-- START GIVEN ENTRIES --

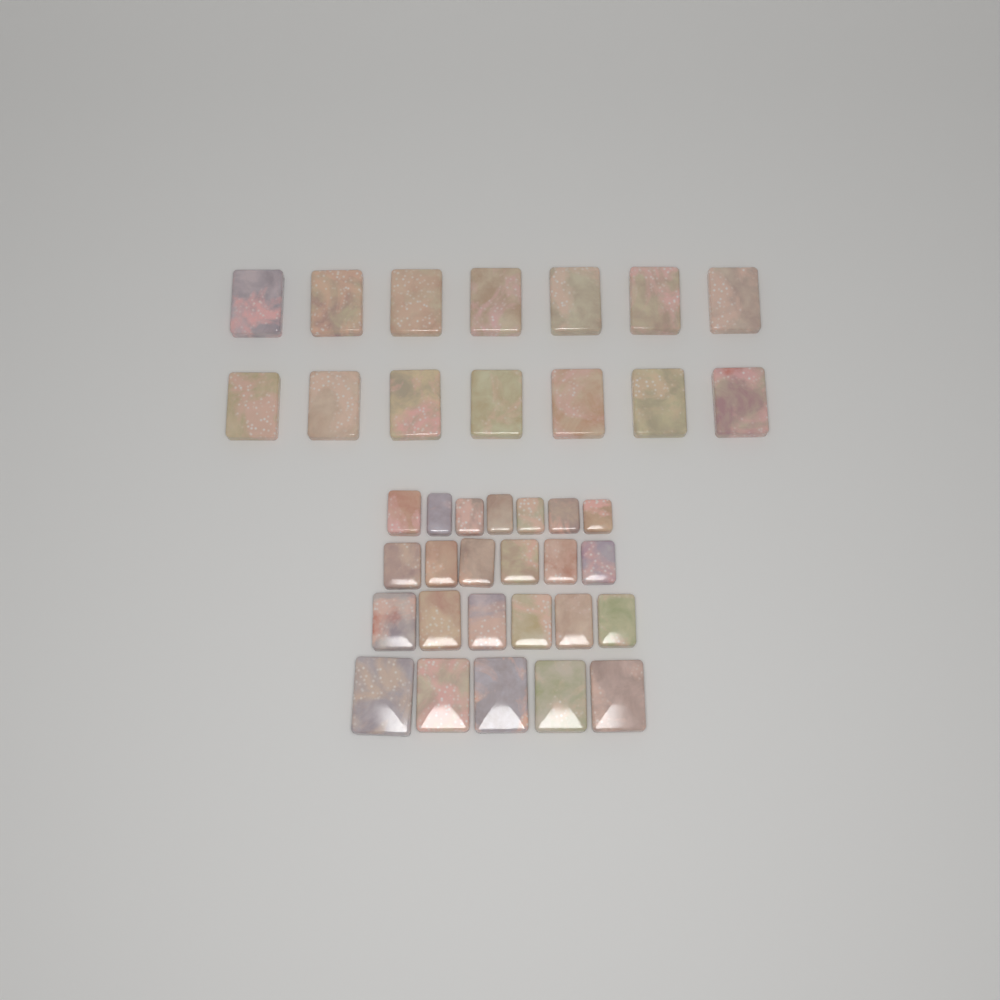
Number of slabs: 38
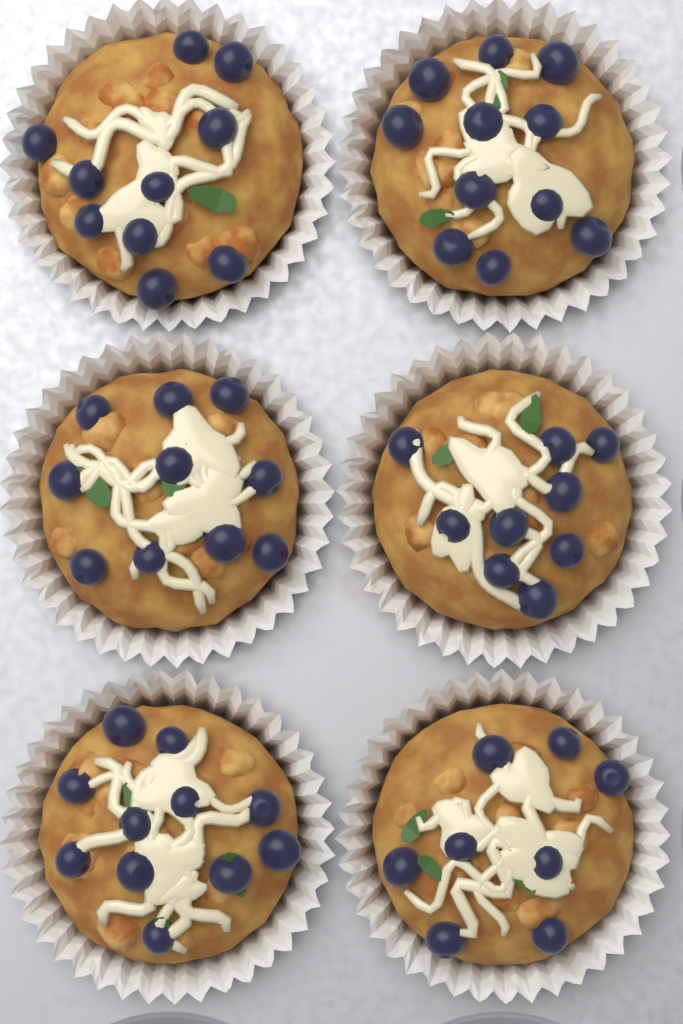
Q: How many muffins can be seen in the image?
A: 6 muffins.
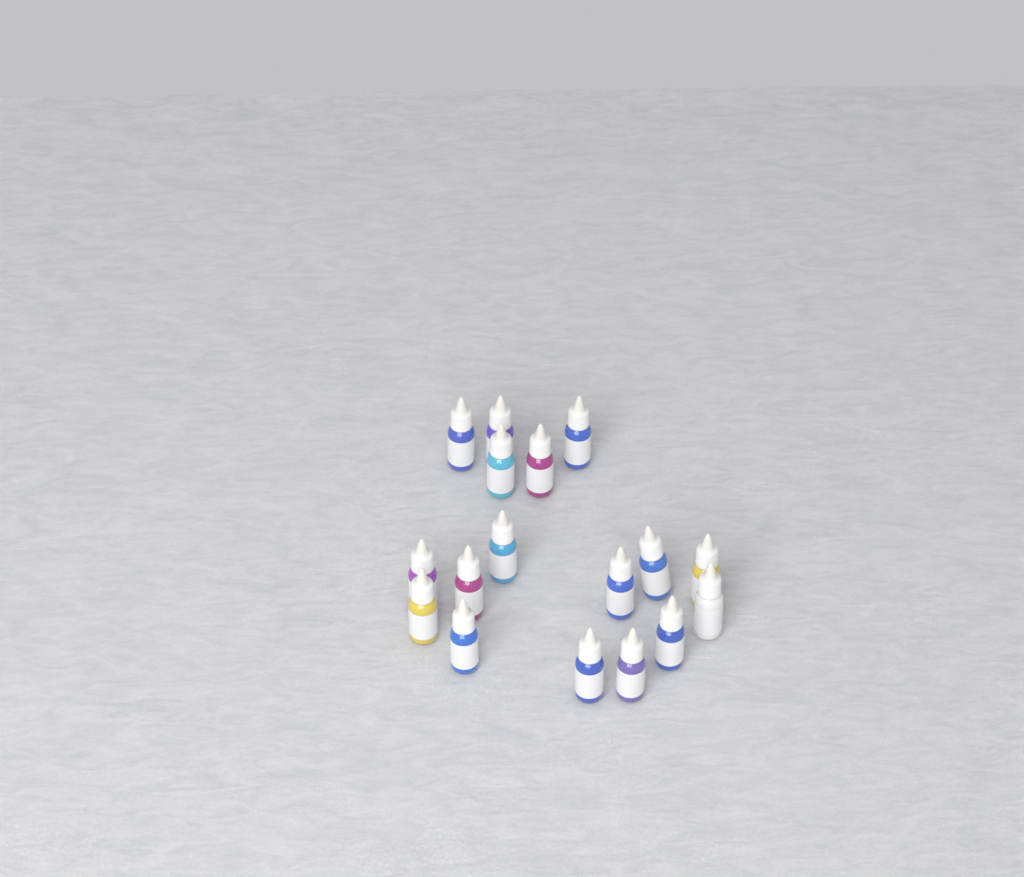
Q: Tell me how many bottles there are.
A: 17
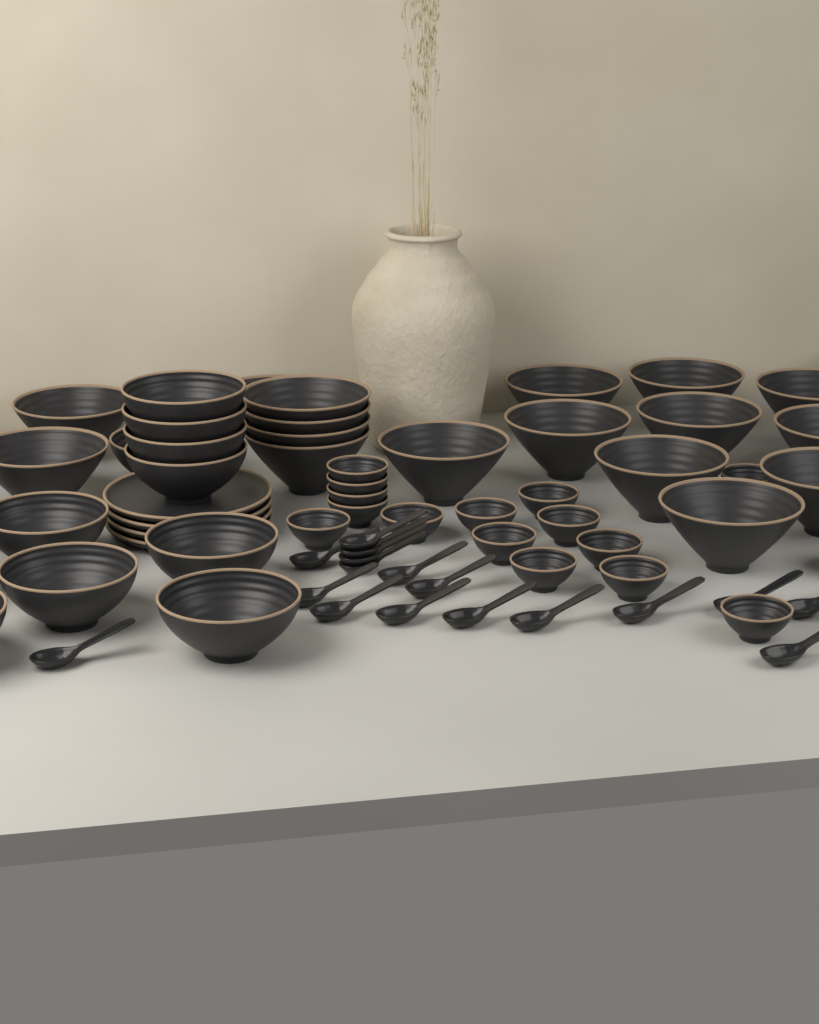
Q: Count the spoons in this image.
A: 17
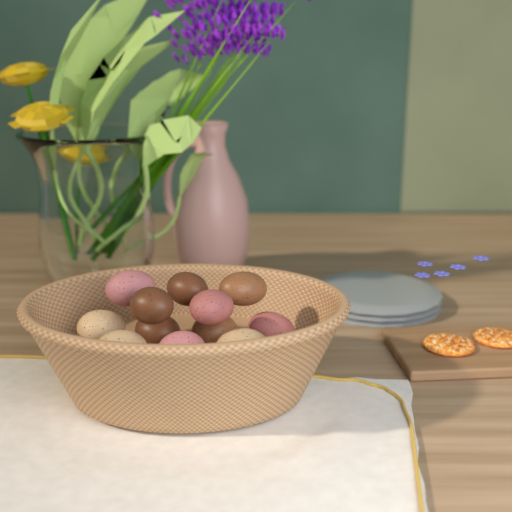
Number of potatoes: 12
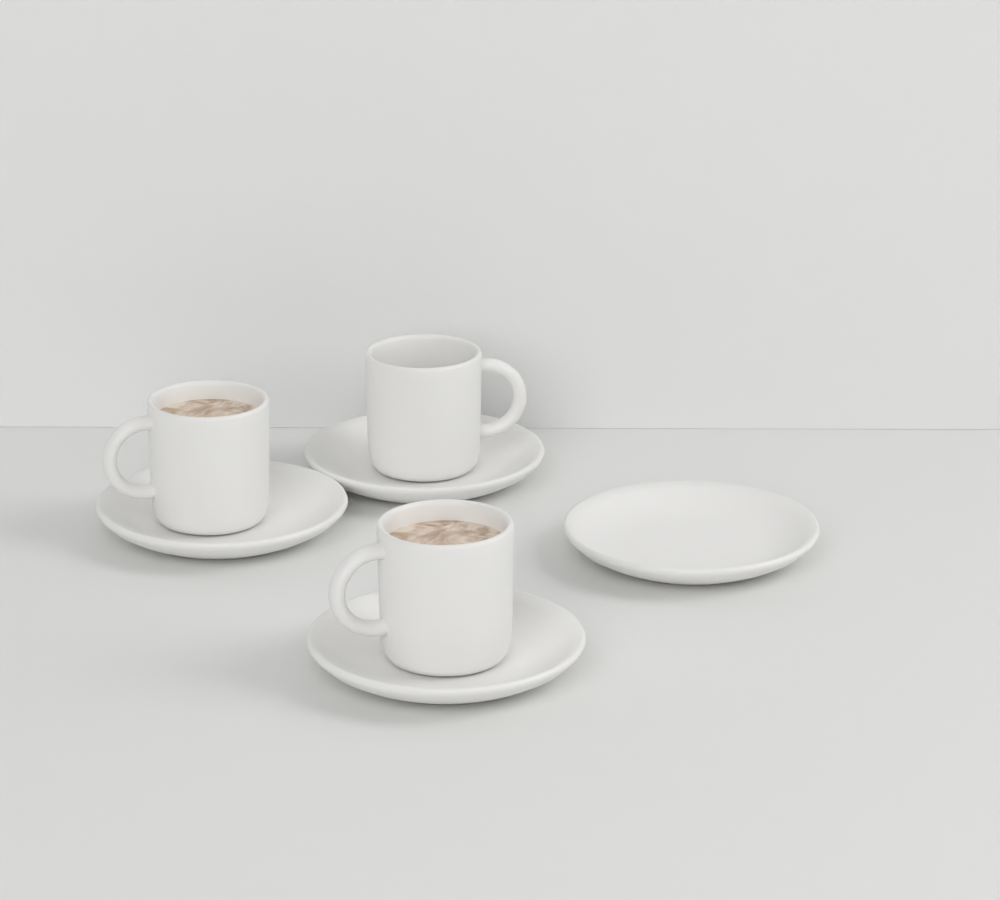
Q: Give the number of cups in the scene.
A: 3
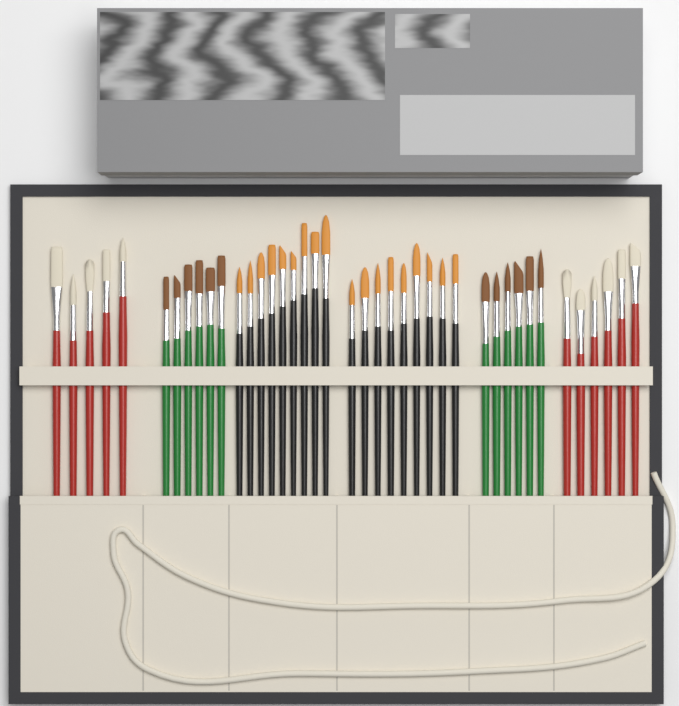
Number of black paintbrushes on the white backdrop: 18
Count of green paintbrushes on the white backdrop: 12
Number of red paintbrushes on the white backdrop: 11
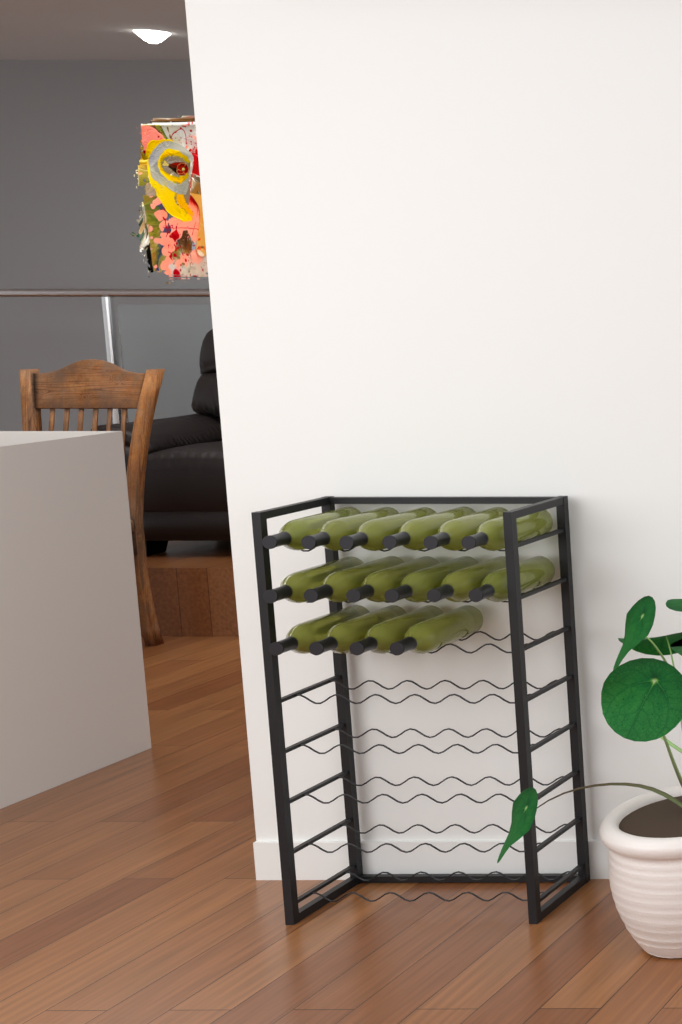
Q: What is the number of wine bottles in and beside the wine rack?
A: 16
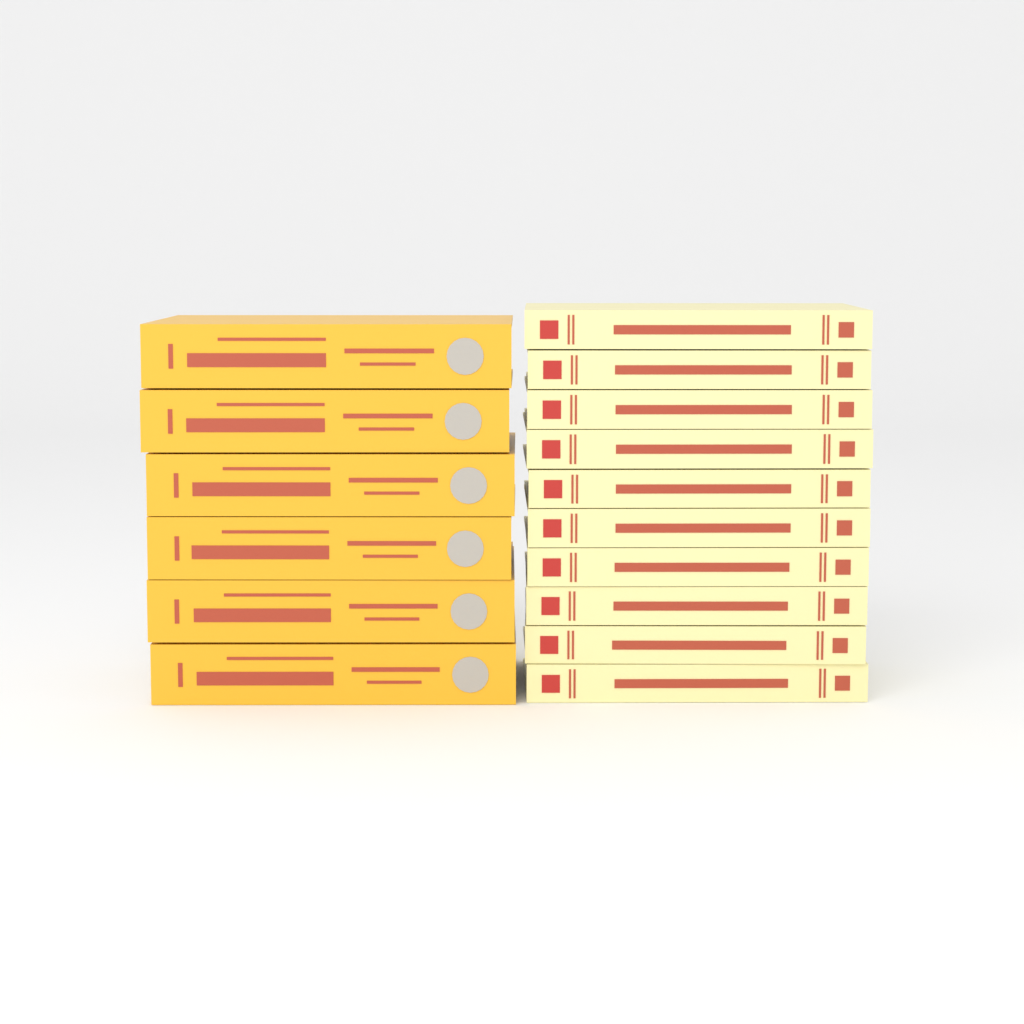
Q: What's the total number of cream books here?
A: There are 10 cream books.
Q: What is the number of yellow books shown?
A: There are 6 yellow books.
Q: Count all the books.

-- END GIVEN ENTRIES --

_EXERCISE OBJECTIVE_. Reproduce every one of the records above word for word, omitting the pictures.

_THE SOLUTION_.
Number of slabs: 38
Q: How many muffins can be seen in the image?
A: 6 muffins.
Q: Tell me how many bottles there are.
A: 17
Q: Count the spoons in this image.
A: 17
Number of potatoes: 12
Q: Give the number of cups in the scene.
A: 3
Number of black paintbrushes on the white backdrop: 18
Count of green paintbrushes on the white backdrop: 12
Number of red paintbrushes on the white backdrop: 11
Q: What is the number of wine bottles in and beside the wine rack?
A: 16
Q: What's the total number of cream books here?
A: There are 10 cream books.
Q: What is the number of yellow books shown?
A: There are 6 yellow books.
Q: Count all the books.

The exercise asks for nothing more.